News Corp sells stakes in Chinese TV channels
August 10th, 2010 - 9:09 UTC
by Andy Sennitt.

Rupert Murdoch’s News Corp said it will sell a controlling stake in three Chinese TV channels to a fund backed by China’s number two broadcaster, marking a major retreat after years of difficulties. News Corp will sell a stake in Xing Kong, Xing Kong International and Channel [V] Mainland China, along with its Fortune Star Chinese movie library, to China Media Capital, the US media giant said on its website yesterday.

Rupert Murdoch, whose wife Wendi Deng is Chinese, has pulled back from China in recent years as Beijing tightened its stranglehold over the broadcast industry, thwarting the media mogul’s ambitions. “Due to the restrictions, foreign media companies cannot make much money in China,” said Yuan Fang, a professor at the Communication University of China, was quoted by the official China Daily as saying.

The terms of the agreement were not disclosed. The deal marks the first transaction for China Media Capital, a five billion yuan ($739 million) investment fund set up in 2009 to invest in the media industry. It is backed by state-owned Shanghai Media Group and China Development Bank

Under the deal, CMC and News Corp will set up a joint venture that will be headquartered in Beijing and have offices in Hong Kong, Shanghai, Guangzhou in the south and Chongqing in the southwest.

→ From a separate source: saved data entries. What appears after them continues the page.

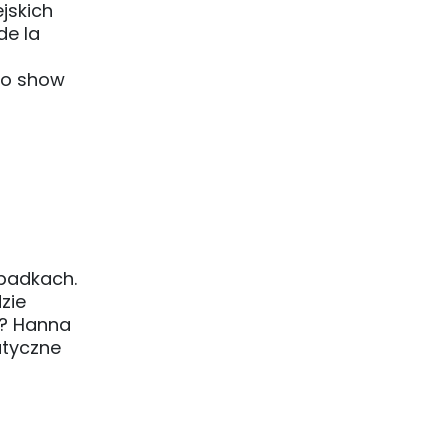
jskich
de la
go show
upadkach.
zie
o? Hanna
atyczne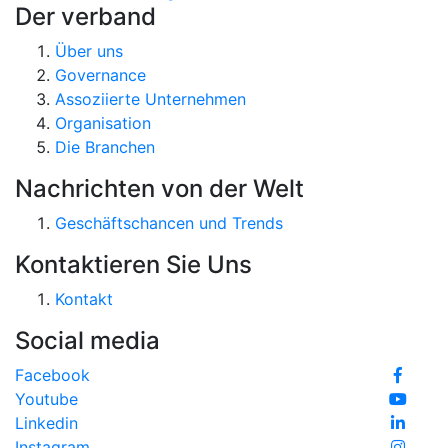
Der verband
Über uns
Governance
Assoziierte Unternehmen
Organisation
Die Branchen
Nachrichten von der Welt
Geschäftschancen und Trends
Kontaktieren Sie Uns
Kontakt
Social media
Facebook
Youtube
Linkedin
Instagram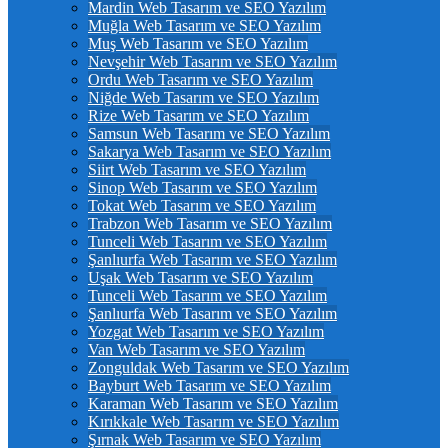
Mardin Web Tasarım ve SEO Yazılım
Muğla Web Tasarım ve SEO Yazılım
Muş Web Tasarım ve SEO Yazılım
Nevşehir Web Tasarım ve SEO Yazılım
Ordu Web Tasarım ve SEO Yazılım
Niğde Web Tasarım ve SEO Yazılım
Rize Web Tasarım ve SEO Yazılım
Samsun Web Tasarım ve SEO Yazılım
Sakarya Web Tasarım ve SEO Yazılım
Siirt Web Tasarım ve SEO Yazılım
Sinop Web Tasarım ve SEO Yazılım
Tokat Web Tasarım ve SEO Yazılım
Trabzon Web Tasarım ve SEO Yazılım
Tunceli Web Tasarım ve SEO Yazılım
Şanlıurfa Web Tasarım ve SEO Yazılım
Uşak Web Tasarım ve SEO Yazılım
Tunceli Web Tasarım ve SEO Yazılım
Şanlıurfa Web Tasarım ve SEO Yazılım
Yozgat Web Tasarım ve SEO Yazılım
Van Web Tasarım ve SEO Yazılım
Zonguldak Web Tasarım ve SEO Yazılım
Bayburt Web Tasarım ve SEO Yazılım
Karaman Web Tasarım ve SEO Yazılım
Kırıkkale Web Tasarım ve SEO Yazılım
Şırnak Web Tasarım ve SEO Yazılım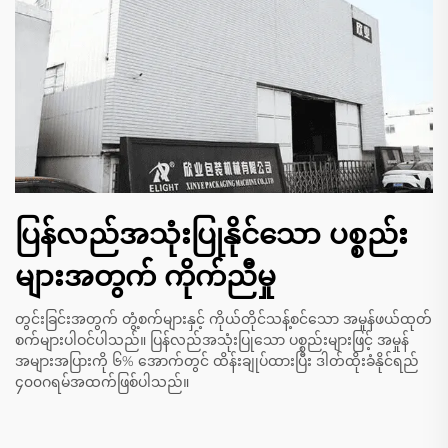
ပြန်လည်အသုံးပြုနိုင်သော ပစ္စည်း
များအတွက် ကိုက်ညီမှု
တွင်းခြင်းအတွက် တွံ့စက်များနှင့် ကိုယ်တိုင်သန့်စင်သော အမှုန်ဖယ်ထုတ်
စက်များပါဝင်ပါသည်။ ပြန်လည်အသုံးပြုသော ပစ္စည်းများဖြင့် အမှုန်
အများအပြားကို ၆% အောက်တွင် ထိန်းချုပ်ထားပြီး ဒါတ်ထိုးခံနိုင်ရည်
၄၀၀ဂရမ်အထက်ဖြစ်ပါသည်။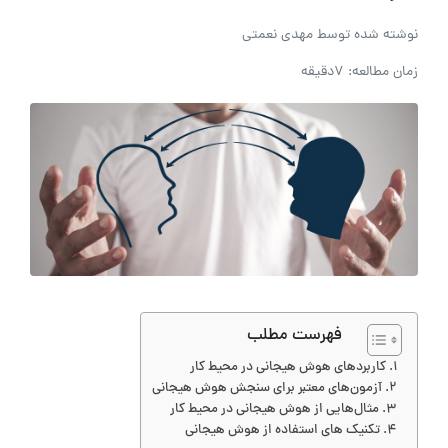
نوشته شده توسط
مهدی نعمتی
زمان مطالعه: 7دقیقه
فهرست مطلب
کاربردهای هوش هیجانی در محیط کار
آزمون‌های معتبر برای سنجش هوش هیجانی
مثال‌هایی از هوش هیجانی در محیط کار
تکنیک های استفاده از هوش هیجانی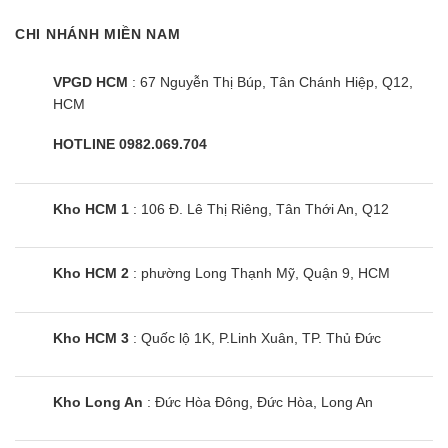
CHI NHÁNH MIỀN NAM
VPGD HCM
: 67 Nguyễn Thị Búp, Tân Chánh Hiệp, Q12,
Tủ đông Sanaky VH-6899K | 437L 1
HCM
ngăn
HOTLINE 0982.069.704
Kho HCM 1
: 106 Đ. Lê Thị Riêng, Tân Thới An, Q12
Kho HCM 2
: phường Long Thạnh Mỹ, Quận 9, HCM
Kho HCM 3
: Quốc lộ 1K, P.Linh Xuân, TP. Thủ Đức
Kho Long An
: Đức Hòa Đông, Đức Hòa, Long An
Tủ đông Sanaky VH-6899K3 | 437L 1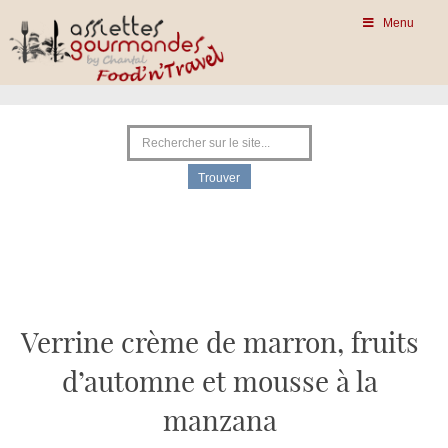
Menu
Verrine crème de marron, fruits
d’automne et mousse à la
manzana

Jack Gao, Vice President of News Corp and Chief Executive of Star China, will run the new company.

“The agreement with CMC recognises the value we have created in Star China and enables us to continue to grow it for the future,” said James Murdoch, Chairman and Chief Executive of News Corp Europe and Asia.

The transaction comes as China steps up efforts to expand its influence in the global media industry.
Beijing has earmarked 45 billion yuan to fund the expansion of groups including Xinhua, state television station CCTV and China Radio International, according to media reports - at a time when the industry is facing a major money crunch elsewhere.